Encontramos una playa solitaria, inmensa, lejana, con caminos de flores rosáceas que llegaban hasta el agua verde; no había mucho oleaje, pero sí una corriente continua, rizada y con un ruido permanente. Vimos rocas extrañas, con dibujos, de formas caprichosas, y maderos negros enterrados. Allí se acababa el mundo.
La dueña de la casa en la que dormimos nos habló de cocodrilos, de ciénagas, de avenidas y ciclones sucios, de pájaros; la humedad era como una camisa remojada. Luego llovió sobre la playa mientras nadábamos y por encima de los árboles desparramados, sobre el manglar. Me di cuenta de que tenía mucha sed, mucha hambre y de que tenía todo el cuerpo muy moreno, tal vez quemado.

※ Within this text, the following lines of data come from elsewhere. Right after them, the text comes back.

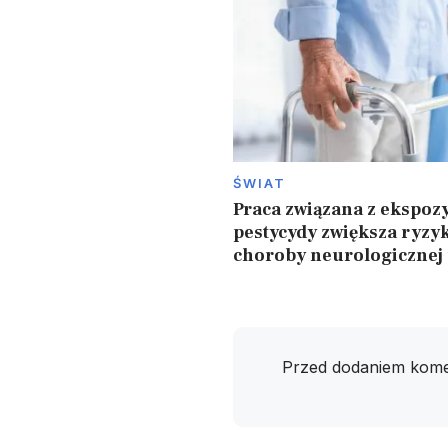
ŚWIAT
Praca związana z ekspozy
pestycydy zwiększa ryzy
choroby neurologicznej
Przed dodaniem kome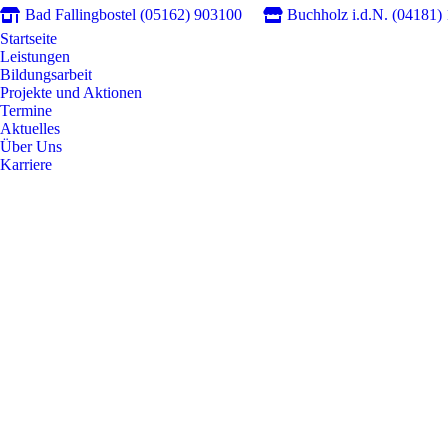
Bad Fallingbostel (05162) 903100
Buchholz i.d.N. (04181)
Startseite
Leistungen
Bildungsarbeit
Projekte und Aktionen
Termine
Aktuelles
Über Uns
Karriere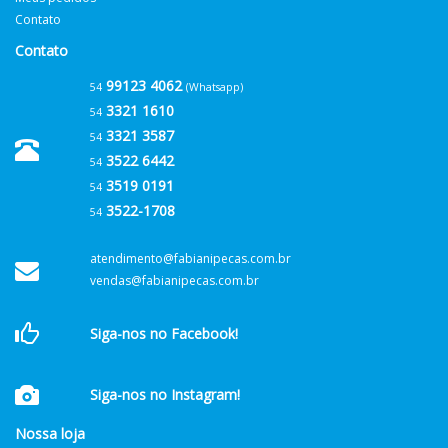
Contato
Contato
99123 4062
54
(Whatsapp)
3321 1610
54
3321 3587
54
3522 6442
54
3519 0191
54
3522-1708
54
atendimento@fabianipecas.com.br
vendas@fabianipecas.com.br
Siga-nos no Facebook!
Siga-nos no Instagram!
Nossa loja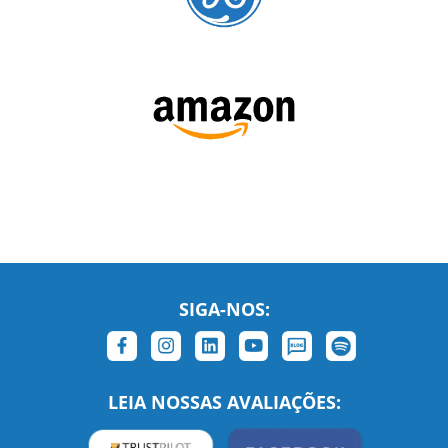
SIGA-NOS:
LEIA NOSSAS AVALIAÇÕES:
Links Relacionados
No mundo todo
Entre em contato
BRASIL
Sobre nós
PORTUGAL
Empregos
ESTADOS UNIDOS (EN)
/
Blog
ESTADOS UNIDOS (ES)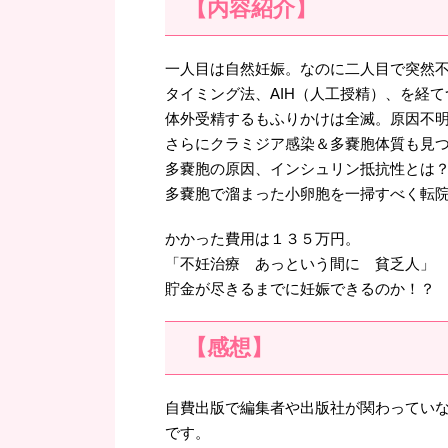
【内容紹介】
一人目は自然妊娠。なのに二人目で突然
タイミング法、AIH（人工授精）、を経
体外受精するもふりかけは全滅。原因不
さらにクラミジア感染＆多嚢胞体質も見
多嚢胞の原因、インシュリン抵抗性とは
多嚢胞で溜まった小卵胞を一掃すべく転院
かかった費用は１３５万円。
「不妊治療 あっという間に 貧乏人」
貯金が尽きるまでに妊娠できるのか！？
【感想】
自費出版で編集者や出版社が関わってい
です。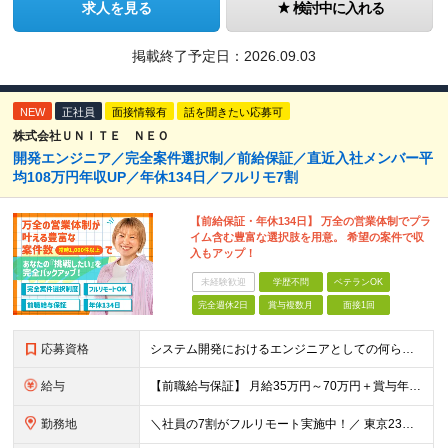
求人を見る
検討中に入れる
掲載終了予定日：
2026.09.03
NEW
正社員
面接情報有
話を聞きたい応募可
株式会社ＵＮＩＴＥ ＮＥＯ
開発エンジニア／完全案件選択制／前給保証／直近入社メンバー平
均108万円年収UP／年休134日／フルリモ7割
【前給保証・年休134日】 万全の営業体制でプラ
イム含む豊富な選択肢を用意。 希望の案件で収
入もアップ！
未経験歓迎
学歴不問
ベテランOK
完全週休2日
賞与複数月
面接1回
応募資格
システム開発におけるエンジニアとしての何らかの実務経験（年数不問） ※要件定義、基本設計、詳細設計、製造、検証、運用保守 少しでも実務経験があれば、まずは気軽にエントリーしてみてください！ ／／／／
給与
【前職給与保証】 月給35万円～70万円＋賞与年2回＋各種手当 ※前職の給与・スキル・経験を考慮の上、決定いたします。 ※月給には固定残業代（月30時間分／5万円～10万円）を含みます。超過分は別途
勤務地
＼社員の7割がフルリモート実施中！／ 東京23区内など1都3県を中心としたプロジェクト先での勤務となります。 ※勤務地は希望を考慮します ≪本社≫ 東京都渋谷区恵比寿南1丁目3番7号 隅越ビル5階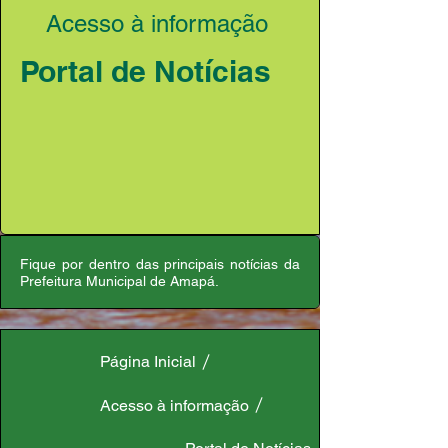
Acesso à informação
Portal de Notícias
Fique por dentro das principais notícias da
Prefeitura Municipal de Amapá.
Página Inicial
Acesso à informação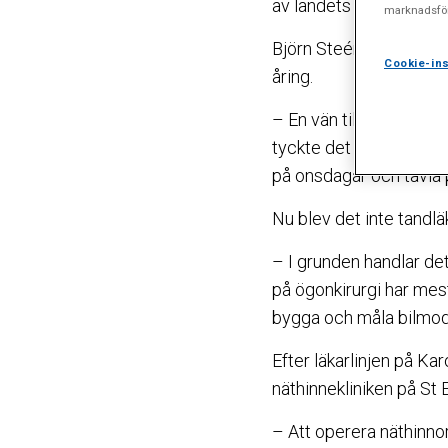
av landets främste på n
marknadsför
Björn Steén är en av d
Cookie-ins
åring.
– En vän till mina förä
tyckte det verkade vara
på onsdagar och tävla 
Nu blev det inte tandläk
– I grunden handlar det
på ögonkirurgi har mest 
bygga och måla bilmode
Efter läkarlinjen på Kar
näthinnekliniken på St 
– Att operera näthinnor ä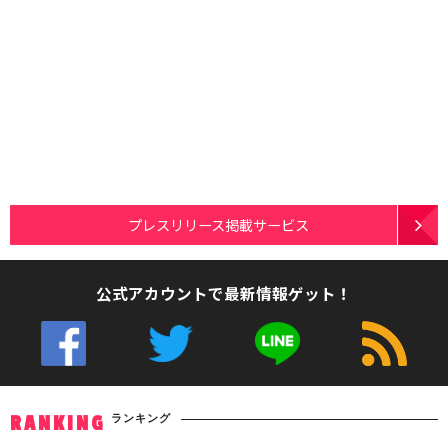
プレスリリース掲載サービス
公式アカウントで最新情報ゲット！
ランキング
RANKING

Otros días fuimos a Sábalo y a San Luis y a Pinar del Río y a Viñales y al cayo Jutías y a varios lugares más entre las montañas. Me hubiera gustado que Patricia hubiera seguido conduciendo mucho más tiempo, pero regresamos a La Habana en un atardecer eterno; las mismas personas que esperaban la guagua el día que llegué a Cuba estaban en las mismas paradas, con cara de sueño, pero también de dulzura.